REQUIREMENT
Transcribe every entry verbatim; omit pictures.

[Records from a data collection]
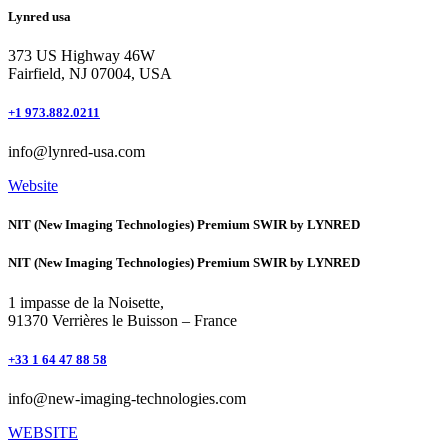
Lynred usa
373 US Highway 46W
Fairfield, NJ 07004, USA
+1 973.882.0211
info@lynred-usa.com
Website
NIT (New Imaging Technologies) Premium SWIR by LYNRED
NIT (New Imaging Technologies) Premium SWIR by LYNRED
1 impasse de la Noisette,
91370 Verrières le Buisson – France
+33 1 64 47 88 58
info@new-imaging-technologies.com
WEBSITE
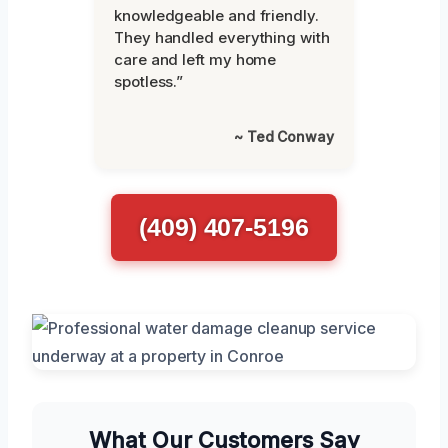
knowledgeable and friendly.
They handled everything with
care and left my home
spotless.”
~ Ted Conway
(409) 407-5196
What Our Customers Say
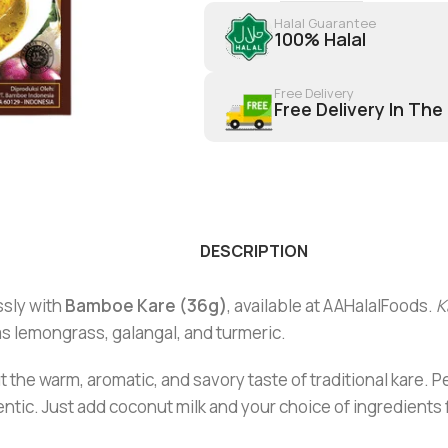
Halal Guarantee
100% Halal
Free Delivery
Free Delivery In The
DESCRIPTION
ssly with
Bamboe Kare (36g)
, available at AAHalalFoods.
K
as lemongrass, galangal, and turmeric.
 the warm, aromatic, and savory taste of traditional kare. Pe
tic. Just add coconut milk and your choice of ingredients f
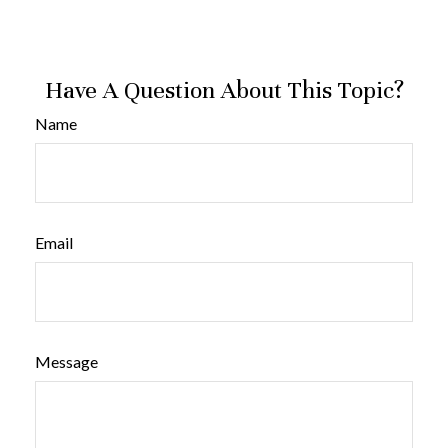
Have A Question About This Topic?
Name
Email
Message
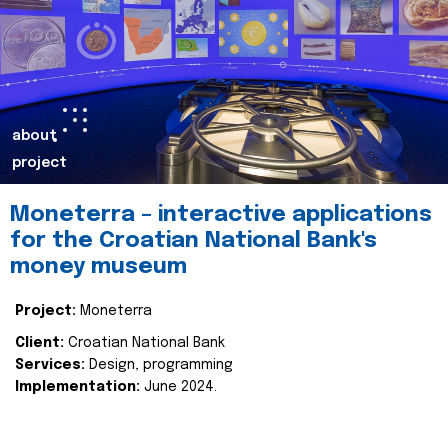
about
project
Moneterra – interactive applications
for the Croatian National Bank's
money museum
Project:
Moneterra
Client:
Croatian National Bank
Services:
Design, programming
Implementation:
June 2024.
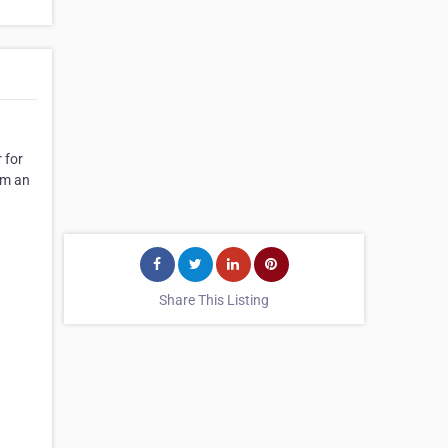
 for
om an
Share This Listing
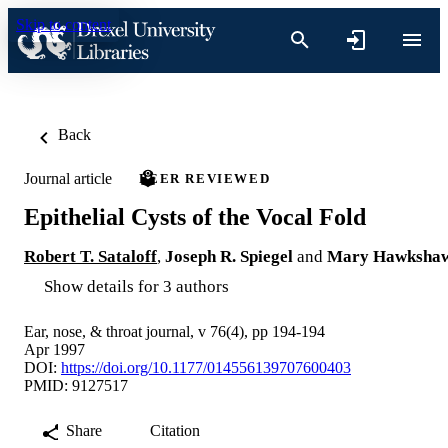
Skip to content
Back
Journal article
PEER REVIEWED
Epithelial Cysts of the Vocal Fold
Robert T. Sataloff
,
Joseph R. Spiegel
and
Mary Hawksha
Show details for 3 authors
Ear, nose, & throat journal, v 76(4), pp 194-194
Apr 1997
DOI:
https://doi.org/10.1177/014556139707600403
PMID: 9127517
Share
Citation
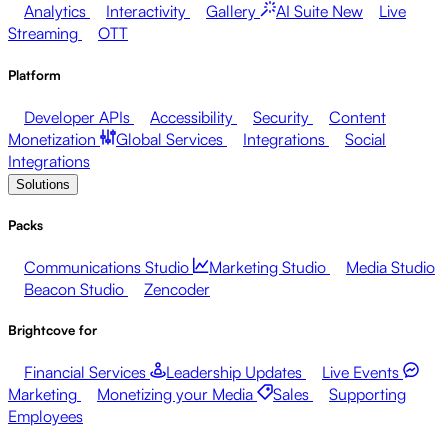
Analytics
Interactivity
Gallery
AI Suite
New
Live
Streaming
OTT
Platform
Developer APIs
Accessibility
Security
Content
Monetization
Global Services
Integrations
Social
Integrations
Solutions
Packs
Communications Studio
Marketing Studio
Media Studio
Beacon Studio
Zencoder
Brightcove for
Financial Services
Leadership Updates
Live Events
Marketing
Monetizing your Media
Sales
Supporting
Employees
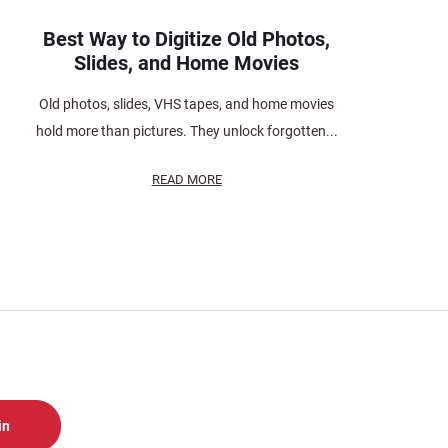
Best Way to Digitize Old Photos,
Slides, and Home Movies
Old photos, slides, VHS tapes, and home movies
hold more than pictures. They unlock forgotten...
READ MORE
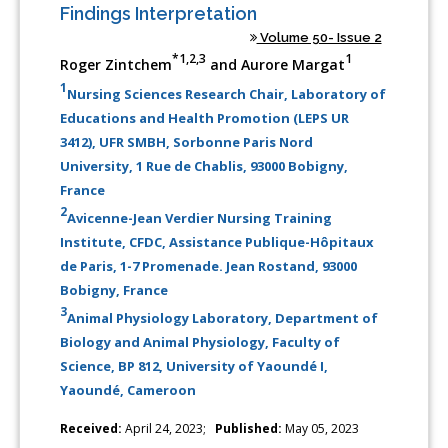
Findings Interpretation
Volume 50- Issue 2
*1,2,3
1
Roger Zintchem
and Aurore Margat
1
Nursing Sciences Research Chair, Laboratory of
Educations and Health Promotion (LEPS UR
3412), UFR SMBH, Sorbonne Paris Nord
University, 1 Rue de Chablis, 93000 Bobigny,
France
2
Avicenne-Jean Verdier Nursing Training
Institute, CFDC, Assistance Publique-Hôpitaux
de Paris, 1-7 Promenade. Jean Rostand, 93000
Bobigny, France
3
Animal Physiology Laboratory, Department of
Biology and Animal Physiology, Faculty of
Science, BP 812, University of Yaoundé I,
Yaoundé, Cameroon
Received:
April 24, 2023;
Published:
May 05, 2023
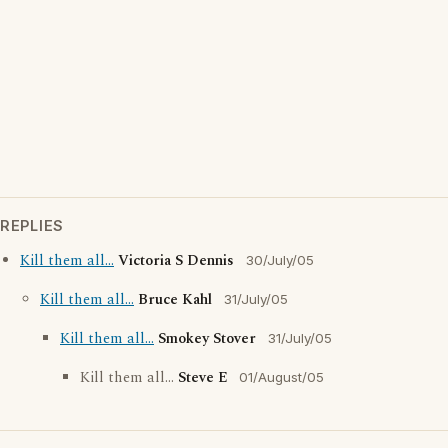
REPLIES
Kill them all...
Victoria S Dennis
30/July/05
Kill them all...
Bruce Kahl
31/July/05
Kill them all...
Smokey Stover
31/July/05
Kill them all...
Steve E
01/August/05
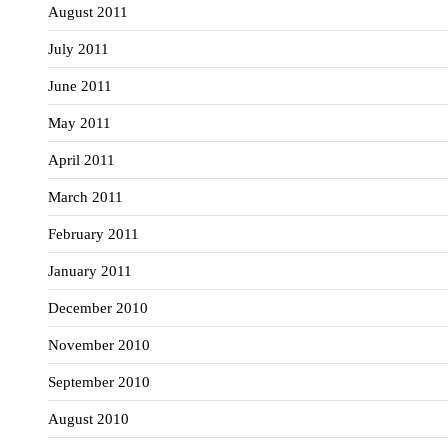
August 2011
July 2011
June 2011
May 2011
April 2011
March 2011
February 2011
January 2011
December 2010
November 2010
September 2010
August 2010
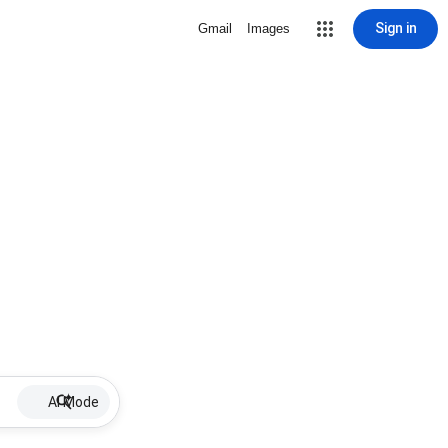
Sign in
Gmail
Images
AI Mode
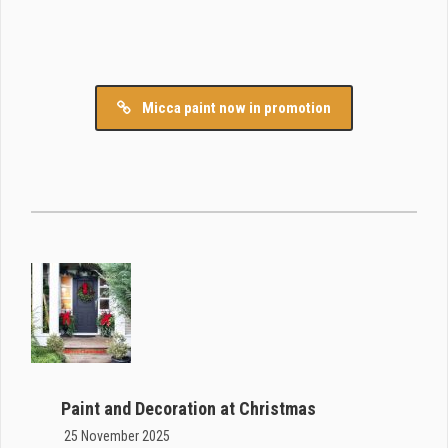
Micca paint now in promotion
Paint and Decoration at Christmas
25 November 2025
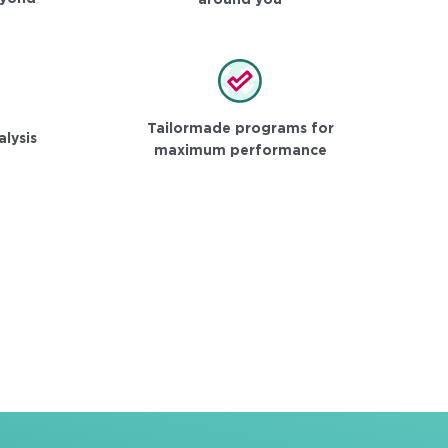
around you
Tailormade programs for
alysis
maximum performance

RESPONSE
Lynred usa
373 US Highway 46W
Fairfield, NJ 07004, USA
+1 973.882.0211
info@lynred-usa.com
Website
NIT (New Imaging Technologies) Premium SWIR by LYNRED
NIT (New Imaging Technologies) Premium SWIR by LYNRED
1 impasse de la Noisette,
91370 Verrières le Buisson – France
+33 1 64 47 88 58
info@new-imaging-technologies.com
WEBSITE
knowledgeable and friendly.
They handled everything with
care and left my home
spotless.”
~ Ted Conway
(409) 407-5196
What Our Customers Say
Halal Guarantee
100% Halal
Free Delivery
Free Delivery In The
DESCRIPTION
ssly with
Bamboe Kare (36g)
, available at AAHalalFoods.
K
as lemongrass, galangal, and turmeric.
 the warm, aromatic, and savory taste of traditional kare. Pe
tic. Just add coconut milk and your choice of ingredients f
Have A Question About This Topic?
Name
Email
Message
about
project
Moneterra – interactive applications
for the Croatian National Bank's
money museum
Project:
Moneterra
Client:
Croatian National Bank
Services:
Design, programming
Implementation:
June 2024.
 for
om an
Share This Listing
Skip to content
Back
Journal article
PEER REVIEWED
Epithelial Cysts of the Vocal Fold
Robert T. Sataloff
,
Joseph R. Spiegel
and
Mary Hawksha
Show details for 3 authors
Ear, nose, & throat journal, v 76(4), pp 194-194
Apr 1997
DOI:
https://doi.org/10.1177/014556139707600403
PMID: 9127517
Share
Citation
Analytics
Interactivity
Gallery
AI Suite
New
Live
Streaming
OTT
Platform
Developer APIs
Accessibility
Security
Content
Monetization
Global Services
Integrations
Social
Integrations
Solutions
Packs
Communications Studio
Marketing Studio
Media Studio
Beacon Studio
Zencoder
Brightcove for
Financial Services
Leadership Updates
Live Events
Marketing
Monetizing your Media
Sales
Supporting
Employees
Best Way to Digitize Old Photos,
Slides, and Home Movies
Old photos, slides, VHS tapes, and home movies
hold more than pictures. They unlock forgotten...
READ MORE
Findings Interpretation
Volume 50- Issue 2
*1,2,3
1
Roger Zintchem
and Aurore Margat
1
Nursing Sciences Research Chair, Laboratory of
Educations and Health Promotion (LEPS UR
3412), UFR SMBH, Sorbonne Paris Nord
University, 1 Rue de Chablis, 93000 Bobigny,
France
2
Avicenne-Jean Verdier Nursing Training
Institute, CFDC, Assistance Publique-Hôpitaux
de Paris, 1-7 Promenade. Jean Rostand, 93000
Bobigny, France
3
Animal Physiology Laboratory, Department of
Biology and Animal Physiology, Faculty of
Science, BP 812, University of Yaoundé I,
Yaoundé, Cameroon
Received:
April 24, 2023;
Published:
May 05, 2023
REPLIES
Kill them all...
Victoria S Dennis
30/July/05
Kill them all...
Bruce Kahl
31/July/05
Kill them all...
Smokey Stover
31/July/05
Kill them all...
Steve E
01/August/05
August 2011
July 2011
June 2011
May 2011
April 2011
March 2011
February 2011
January 2011
December 2010
November 2010
September 2010
August 2010
Sign in
Gmail
Images
AI Mode
Micca paint now in promotion
Paint and Decoration at Christmas
25 November 2025
around you
Tailormade programs for
alysis
maximum performance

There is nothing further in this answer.